## [Instruction]
Please repeat the lines below, exactly and only, from the one that holds "EU Declaration of" through the one that holds "二胎房貸｜房地產知識庫".

── Available data

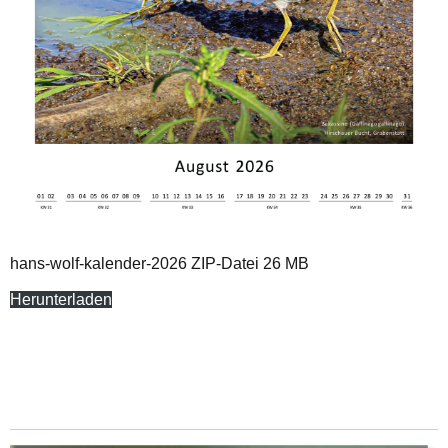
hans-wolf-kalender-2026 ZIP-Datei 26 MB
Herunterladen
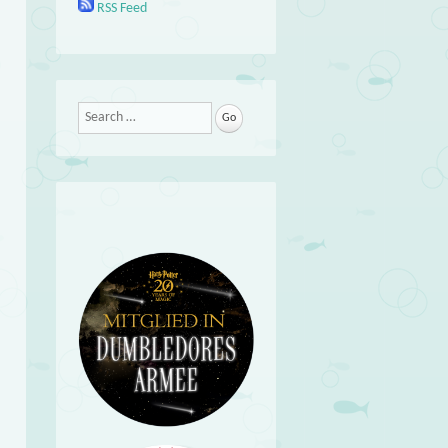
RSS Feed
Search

────
── Available data

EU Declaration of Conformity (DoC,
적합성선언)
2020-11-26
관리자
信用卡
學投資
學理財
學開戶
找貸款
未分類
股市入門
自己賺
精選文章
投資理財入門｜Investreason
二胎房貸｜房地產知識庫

────

## [Answer section]
EU Declaration of Conformity (DoC,
적합성선언)
2020-11-26
관리자
信用卡
學投資
學理財
學開戶
找貸款
未分類
股市入門
自己賺
精選文章
投資理財入門｜Investreason
二胎房貸｜房地產知識庫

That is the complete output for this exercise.